The first step in terms of Bunn's philosophy - and in terms of life itself, Bunn would argue - is the accidental. The error. The chance.
Bunn illustrates this, and also announces his chief referent in doing so, by drawing attention to the artistic pseudonym of Marcel Duchamp - namely Rrose Selavy.
Several other themes are immediately raised here too :
i. Bunn points out that Duchamp used this other name, to state - although, incredibly this is still disputed by some - that 'errors make life'. (Rrose Selvay pronounced as Duchamp intended is indeed "erreurs c'est la vie"). Bunn is immediately at odds here with some critics who still fail to notice this and mistakenly both mis-read Selavy and overlook the artistic imperative which Duchamp made plain, namely that errors or chance could also make or break the work of art of any artist.

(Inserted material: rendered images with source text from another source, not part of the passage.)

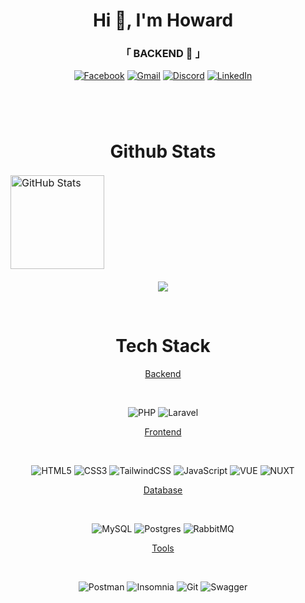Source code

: <h1 align="center">Hi 👋, I'm Howard</h1>
<h3 align="center">「 BACKEND 🗿 」</h3

<br>

<div align="center">
  
[![Facebook](https://img.shields.io/badge/Facebook-%231877F2.svg?style=for-the-badge&logo=Facebook&logoColor=white)](https://www.facebook.com/) 
[![Gmail](https://img.shields.io/badge/Gmail-D14836?style=for-the-badge&logo=gmail&logoColor=white)](https://gmail.com)
[![Discord](https://img.shields.io/badge/Discord-%235865F2.svg?style=for-the-badge&logo=discord&logoColor=white)](https://discord.com) 
[![LinkedIn](https://img.shields.io/badge/linkedin-%230077B5.svg?style=for-the-badge&logo=linkedin&logoColor=white)](https://www.linkedin.com/in/) 

</div>

#

<br>

<div align="center">
  
# Github Stats
<table align="center" border="0" cellpadding="0" cellspacing="0">
  <thead>
    <tr>
      <td>
        <img height = "150"
          src="https://github-readme-stats.vercel.app/api?username=hwrd2000&show_icons=true&locale=en&theme=tokyonight" style="max-width: 100%";
          alt="GitHub Stats"
        />
      </td>
    </tr>
  </thead>
</table>

<div align="center">
  
![](http://github-profile-summary-cards.vercel.app/api/cards/profile-details?username=hwrd2000&theme=tokyonight)

</div>

<br>

# Tech Stack

<u>Backend</u>

<br>
  
![PHP](https://img.shields.io/badge/php-%23777BB4.svg?style=for-the-badge&logo=php&logoColor=white)
![Laravel](https://img.shields.io/badge/laravel-%23FF2D20.svg?style=for-the-badge&logo=laravel&logoColor=white) 


<u>Frontend</u>

<br>
  
![HTML5](https://img.shields.io/badge/html5-%23E34F26.svg?style=for-the-badge&logo=html5&logoColor=white) 
![CSS3](https://img.shields.io/badge/css3-%231572B6.svg?style=for-the-badge&logo=css3&logoColor=white) 
![TailwindCSS](https://img.shields.io/badge/tailwindcss-%2338B2AC.svg?style=for-the-badge&logo=tailwind-css&logoColor=white) 
![JavaScript](https://img.shields.io/badge/javascript-%23323330.svg?style=for-the-badge&logo=javascript&logoColor=%23F7DF1E)
![VUE](https://img.shields.io/badge/Vue.js-35495E?style=for-the-badge&logo=vuedotjs&logoColor=4FC08D)
![NUXT](https://img.shields.io/badge/nuxt.js-00DC82?style=for-the-badge&logo=nuxt.js&logoColor=white)


<u>Database</u>

<br>
  
![MySQL](https://img.shields.io/badge/mysql-%2300f.svg?style=for-the-badge&logo=mysql&logoColor=white) 
![Postgres](https://img.shields.io/badge/postgres-%23316192.svg?style=for-the-badge&logo=postgresql&logoColor=white) 
![RabbitMQ](https://img.shields.io/badge/Rabbitmq-FF6600?style=for-the-badge&logo=rabbitmq&logoColor=white) 


<u>Tools</u>

<br>
  
![Postman](https://img.shields.io/badge/Postman-FF6C37?style=for-the-badge&logo=postman&logoColor=white) 
![Insomnia](https://img.shields.io/badge/Insomnia-black?style=for-the-badge&logo=insomnia&logoColor=5849BE) 
![Git](https://img.shields.io/badge/git-%23F05033.svg?style=for-the-badge&logo=git&logoColor=white) 
![Swagger](https://img.shields.io/badge/-Swagger-%23Clojure?style=for-the-badge&logo=swagger&logoColor=white)

</div>

<!--
                                                                                                    
                                  -%%%%%%%%%%%##**++==---::....                                     
                                  *@@@@@@@@@@@@@@@@@@@@@@@@@@@@@@@@%%%%%%%##*+=--::...              
                                  #@@@@@@@@@@@@@@@@@@@@@@@@@@@@@@@%#*######******##*****+           
                                 .#@%**+++**##%%@@@@@@@@@@@@@@@@@@%#*#*******************:          
                                 .#@#*+.-*######%%%%#**+++++=+#@@%%#*#####***************+          
                                 .#@#*=:=***####%%%%%%%%%%%%%#%@@%##*####*****************:         
                                 .%@#*--+****######%%%%%%%%%%%@@@%##*#####***************+:         
                                 :%@##-=+****########%%%%%%%%%@@@%##*####****************+.         
                                 :%@#*-===+++**########%%%%%%@@@@%#**#####**************+*.         
                                 :@@#*-====++++**###########%%@@@%#*######**************+*          
                                 -@@#*--====+++++++*****#####%@@@%#*#######*************++          
                                 -@@#*--======++++++++++*****#@@%%#*#####***************++          
                                 -@%#*--========+++++++++++++#@@%%#*######**************++          
                                 =@%#*--=================+===#@@%%#*##*****************++=          
                                 =@%#*---====================#@@%#**#####*#************++=          
                                 =@%#*----===================%@@%#*########************++-          
                                 +@%%@#*+====================@@@%#*######*************+++-          
                                 +@@@@@@@@@%%*==============-@@@%#*###*#**************+++:          
                                 +@@@@@@@@@@@@@@@@@@@#+======@@@%#**##****************+++:          
                                 *@@@@@@@@@@@@@@@@@@@@@@@@@@@@@%%***#****************++++.          
                                 *@@@@@@@@@@@@@@@@@@@@@@@@@@@@@%%********************++++.          
                                 *@@@@@@@@@@@@@@@@@@@@@@@@@@@@@%%*******************+++++           
                                 *@@@@@@@@@@@@@##@@@@@@@@@@@@@@%#******************+++++=           
                                 #@%%@@@@@@@@@@@@@%#-:=*#%%@@@@%#*****************++++++=           
                                .#@@@@@@@@@@@@@@@@@@@@@%=::*@@@%#*****************++++++=           
                                 +##%%@@@@@@@@@@@@@@@@@@@@@@@@@%*****************++++++=-           
                    .*%#*#%##:     .:+####%%%@@@@@@@@@@@@@@@@@@%*****************+++=+==-           
                .:*@%##+**++%%#%%*-:.-++===**##%%%@@@@@@@@@@@@@%***************+++=+=+==:           
              -*%%%##%*#+*****+#**##%%%#*=======++*##%%%%@@@@@%#************++*++++++-.             
           -%@@#%#**+#+##+**=#*+#*+#+##+#%@@#+=========+####%%##*********+++++++++:..                
       .=%@@@@##*+*#+##*+#+##***+**+**+#*+#**#%%@#++======-==+*=--=****++*+**+=:                 .:.
     .*@@@@@@@%*##*###**+#***#+*#**#*+#***#=*+*#**%%%%#*+=====::++*****+***-:                   .:. 
      +%@@@@@@@@@@########**#+#*+**+#*+*#*+#*+##+**+####%@@@#====++*****:                      .:: 
       -*##%@@@@@@@@@%########*+#+*#*+*#+#*****=#*+*#****%@@@@@@#-=+=:                         :..   
         .:=*#%%@@@@@@@@@@%#########+*+##*+**+###******%@@@@@@%#*:......                      ::    
              .*##%%@@@@@@@@@@%###*+####+*%%####****#@@@@@@@##**=--=-==++++.               .-=.     
                 .-+#%%@@@@@@@@@@@%###*+##*=+##***%@@@@@@%#**+-.:..   ..:-==:         .:--:.       
                     .-*#%%@@@@@@@@@@@%##**%%%%%@@@@@@@%#**+: .:=#**==-+---:.:----::::..             
                         :+##%%@@@@@@@@@@@@@@@@@@@@@@##**+-. :#@#####***+--=.                       
                            .-+#%%%@@@@@@@@@@@@@@@%#**+-. .+@@@@@@@@%%%@@@%-                        
                                .:*##%%@@@@@@@@@%#**+: .=%@@@@@@@@@@@@@@##*=                        
                                    .-*##%%@@@#**+=. .*@@@@@@@@@@@@@@%#*****.                       
                                        :=*##**+-.   =@@@@@@@@@@@@@%#****+-.                        
                                           .::.      +@@@@@@@@@@@#****+-.                           
                                                      :+#%@@@@@#***+=..                              
--!>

ii. Bunn is also making it plain, at the outset, with the 'premier mont' that his work, its very title, is to be read in a similar vein to Duchamp. The Dix Semblaient Monts are correctly pronounced in English as 'Dissemblements'. But to attempt to refute the rest of Bunn's work as such - as dissemblement and as some have tried to do - is also to overlook, significantly, the fact that Bunn is drawing equal attention to the intellectual depth of Duchamps oeuvre. Bunn is not to be taken merely as a dissembler. His work follows seamlessly from the philosophical tradition initiated by Duchamp.
iii. Also, and equally noteworthy, is the tradtion of artistic game - or humor - that originated with Duchamp. Bunn refers to this here, at the outset, but also again throughout. To overlook this tradition, the Duchampian humor, is to misunderstand both Duchamp and Bunn.
These essential keystones made clear, we return to the fundamental issue : Bunn is stating that the first 'mountain', the first obstacle if you will, to be overcome, is that of chance. Fortune. Luck. Error. Without the coin landing heads side up, as it were, whether in life or in art - and Bunn makes little distinction - the artist and the person is in dire trouble.
Specifically relating the matter to art, Bunn makes the essential points : when artists think they are in control of chance, and if critics make the same mistake in believing the artist to be in control of it, once again, both are lost. Both are in error.